I played around with incremental backup yesterday and tried $subject

The WAL summarizer is running on the standby server, but when I try
to take an incremental backup, I get an error that I understand to mean
that WAL summarizing hasn't caught up yet.

I am not sure if that is working as designed, but if it is, I think it
should be documented.

I played with this some more. Here is the exact error message:

ERROR: manifest requires WAL from final timeline 1 ending at 0/1967C260, but this backup starts at 0/1967C190

By trial and error I found that when I run a CHECKPOINT on the primary,
taking an incremental backup on the standby works.

I couldn't fathom the cause of that, but I think that that should either
be addressed or documented before v17 comes out.

I had a feeling this was going to be confusing. I'm not sure what to
do about it, but I'm open to suggestions.

Suppose you take a full backup F; replay of that backup will begin
with a checkpoint CF. Then you try to take an incremental backup I;
replay will begin from a checkpoint CI. For the incremental backup to
be valid, it must include all blocks modified after CF and before CI.
But when the backup is taken on a standby, no new checkpoint is
possible. Hence, CI will be the most recent restartpoint on the
standby that has occurred before the backup starts. So, if F is taken
on the primary and then I is immediately taken on the standby without
the standby having done a new restartpoint, or if both F and I are
taken on the standby and no restartpoint intervenes, then CF=CI. In
that scenario, an incremental backup is pretty much pointless: every
single incremental file would contain 0 blocks. You might as well just
use the backup you already have, unless one of the non-relation files
has changed. So, except in that unusual corner case, the fact that the
backup fails isn't really costing you anything. In fact, there's a
decent chance that it's saving you from taking a completely useless
backup.

On the primary, this doesn't occur, because there, each new backup
triggers a new checkpoint, so you always have CI>CF.

The error message is definitely confusing. The reason I'm not sure how
to do better is that there is a large class of errors that a user
could make that would trigger an error of this general type. I'm
guessing that attempting a standby backup with CF=CI will turn out to
be the most common one, but I don't think it'll be the only one that
ever comes up. The code in PrepareForIncrementalBackup() focuses on
what has gone wrong on a technical level rather than on what you
probably did to create that situation. Indeed, the server doesn't
really know what you did to create that situation. You could trigger
the same error by taking a full backup on the primary and then try to
take an incremental based on that full backup on a time-delayed
standby (or a lagging standby) whose replay position was behind the
primary, i.e. CI<CF.

More perversely, you could trigger the error by spinning up a standby,
promoting it, taking a full backup, destroying the standby, removing
the timeline history file from the archive, spinning up a new standby,
promoting onto the same timeline ID as the previous one, and then
trying to take an incremental backup relative to the full backup. This
might actually succeed, if you take the incremental backup at a later
LSN than the previous full backup, but, as you may guess, terrible
things will happen to you if you try to use such a backup. (I hope you
will agree that this would be a self-inflicted injury; I can't see any
way of detecting such cases.) If the incremental backup LSN is earlier
than the previous full backup LSN, this error will trigger.
------------------------------------------------------------
- Assignment A: In the incremental backup text, what command run on the primary made an incremental backup on the standby succeed?
The text and the listing have no connection to each other.
------------------------------------------------------------
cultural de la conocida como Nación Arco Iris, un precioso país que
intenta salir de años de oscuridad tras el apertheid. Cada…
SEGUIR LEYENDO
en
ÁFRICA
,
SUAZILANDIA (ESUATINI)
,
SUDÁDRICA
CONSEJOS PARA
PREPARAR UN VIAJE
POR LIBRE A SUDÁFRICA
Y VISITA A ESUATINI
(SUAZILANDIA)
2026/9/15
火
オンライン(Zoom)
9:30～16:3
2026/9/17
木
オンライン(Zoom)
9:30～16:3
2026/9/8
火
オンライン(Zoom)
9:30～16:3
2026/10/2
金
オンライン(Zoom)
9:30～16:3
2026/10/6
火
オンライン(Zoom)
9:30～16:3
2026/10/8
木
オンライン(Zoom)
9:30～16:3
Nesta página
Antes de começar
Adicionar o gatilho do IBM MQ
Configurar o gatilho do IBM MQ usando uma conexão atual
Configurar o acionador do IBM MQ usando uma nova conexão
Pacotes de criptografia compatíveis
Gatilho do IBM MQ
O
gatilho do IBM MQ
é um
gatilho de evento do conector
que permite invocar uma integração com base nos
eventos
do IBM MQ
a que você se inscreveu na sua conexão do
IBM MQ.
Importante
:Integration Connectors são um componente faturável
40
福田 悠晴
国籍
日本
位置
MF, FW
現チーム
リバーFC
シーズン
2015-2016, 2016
------------------------------------------------------------
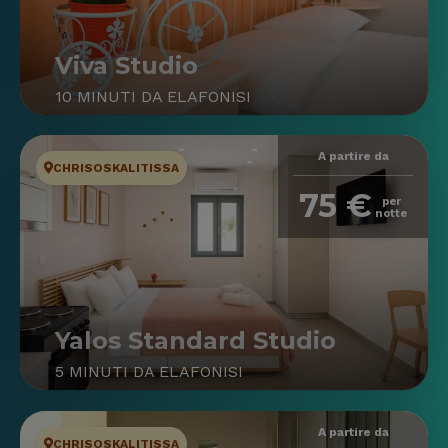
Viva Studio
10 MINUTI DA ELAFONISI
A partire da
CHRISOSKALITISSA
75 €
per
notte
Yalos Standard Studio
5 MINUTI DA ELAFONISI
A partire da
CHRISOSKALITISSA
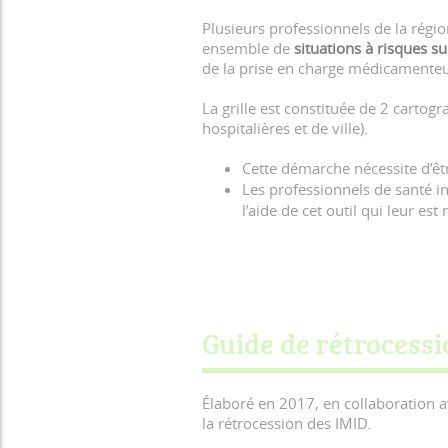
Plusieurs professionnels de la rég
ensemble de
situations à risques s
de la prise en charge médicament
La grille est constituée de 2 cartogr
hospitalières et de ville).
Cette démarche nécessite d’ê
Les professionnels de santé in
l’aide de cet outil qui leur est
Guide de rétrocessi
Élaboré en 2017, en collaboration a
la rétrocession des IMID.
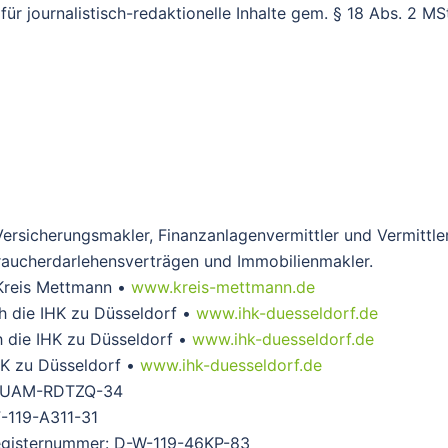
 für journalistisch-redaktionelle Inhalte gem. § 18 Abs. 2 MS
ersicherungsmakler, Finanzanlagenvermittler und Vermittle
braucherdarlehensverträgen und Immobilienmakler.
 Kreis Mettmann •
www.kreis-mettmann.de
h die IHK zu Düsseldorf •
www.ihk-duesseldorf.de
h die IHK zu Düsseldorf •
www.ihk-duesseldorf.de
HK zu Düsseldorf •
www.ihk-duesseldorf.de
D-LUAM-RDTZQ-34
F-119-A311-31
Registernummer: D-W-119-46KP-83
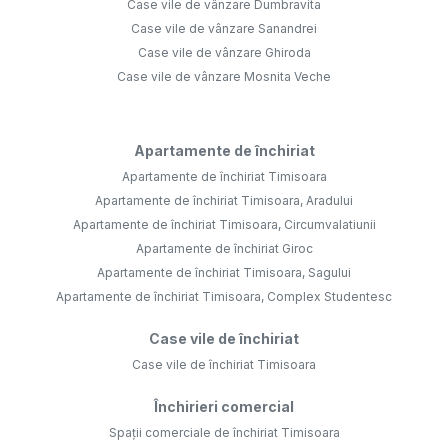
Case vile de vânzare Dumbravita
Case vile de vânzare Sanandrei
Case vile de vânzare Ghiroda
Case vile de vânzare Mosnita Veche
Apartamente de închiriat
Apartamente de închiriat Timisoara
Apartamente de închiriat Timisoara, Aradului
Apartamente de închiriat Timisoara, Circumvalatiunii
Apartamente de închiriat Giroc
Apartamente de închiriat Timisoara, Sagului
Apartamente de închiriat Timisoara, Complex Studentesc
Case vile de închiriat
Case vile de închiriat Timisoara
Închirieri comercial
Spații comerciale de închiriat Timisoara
------------------------------------------------------------
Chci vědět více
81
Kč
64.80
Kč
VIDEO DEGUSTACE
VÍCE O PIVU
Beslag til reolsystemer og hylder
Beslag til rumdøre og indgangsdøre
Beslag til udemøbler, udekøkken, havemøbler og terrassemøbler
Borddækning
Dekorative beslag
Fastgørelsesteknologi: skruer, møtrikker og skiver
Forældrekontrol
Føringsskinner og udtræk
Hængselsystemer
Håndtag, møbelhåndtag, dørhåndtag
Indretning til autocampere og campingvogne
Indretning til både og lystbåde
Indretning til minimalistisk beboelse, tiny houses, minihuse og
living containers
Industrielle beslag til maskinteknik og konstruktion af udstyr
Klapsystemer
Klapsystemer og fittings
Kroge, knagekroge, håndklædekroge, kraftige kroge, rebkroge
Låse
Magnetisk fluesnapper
------------------------------------------------------------
- Assignment B: Please update the listing lines starting at "Plusieurs professionnels de la rég" and ending at "Spații comerciale de închiriat Timisoara" by replacing "Timisoara" with "Timișoara" everywhere it appears, with all else unchanged. Return only those lines, and leave the picture markers out.

- Written response A: A CHECKPOINT.

- Written response B:
Plusieurs professionnels de la rég
ensemble de
situations à risques s
de la prise en charge médicament
La grille est constituée de 2 cartogr
hospitalières et de ville).
Cette démarche nécessite d’ê
Les professionnels de santé in
l’aide de cet outil qui leur est
Guide de rétrocessi
Élaboré en 2017, en collaboration a
la rétrocession des IMID.
 für journalistisch-redaktionelle Inhalte gem. § 18 Abs. 2 MS
ersicherungsmakler, Finanzanlagenvermittler und Vermittle
braucherdarlehensverträgen und Immobilienmakler.
 Kreis Mettmann •
www.kreis-mettmann.de
h die IHK zu Düsseldorf •
www.ihk-duesseldorf.de
h die IHK zu Düsseldorf •
www.ihk-duesseldorf.de
HK zu Düsseldorf •
www.ihk-duesseldorf.de
D-LUAM-RDTZQ-34
F-119-A311-31
Registernummer: D-W-119-46KP-83
Case vile de vânzare Dumbravita
Case vile de vânzare Sanandrei
Case vile de vânzare Ghiroda
Case vile de vânzare Mosnita Veche
Apartamente de închiriat
Apartamente de închiriat Timișoara
Apartamente de închiriat Timișoara, Aradului
Apartamente de închiriat Timișoara, Circumvalatiunii
Apartamente de închiriat Giroc
Apartamente de închiriat Timișoara, Sagului
Apartamente de închiriat Timișoara, Complex Studentesc
Case vile de închiriat
Case vile de închiriat Timișoara
Închirieri comercial
Spații comerciale de închiriat Timișoara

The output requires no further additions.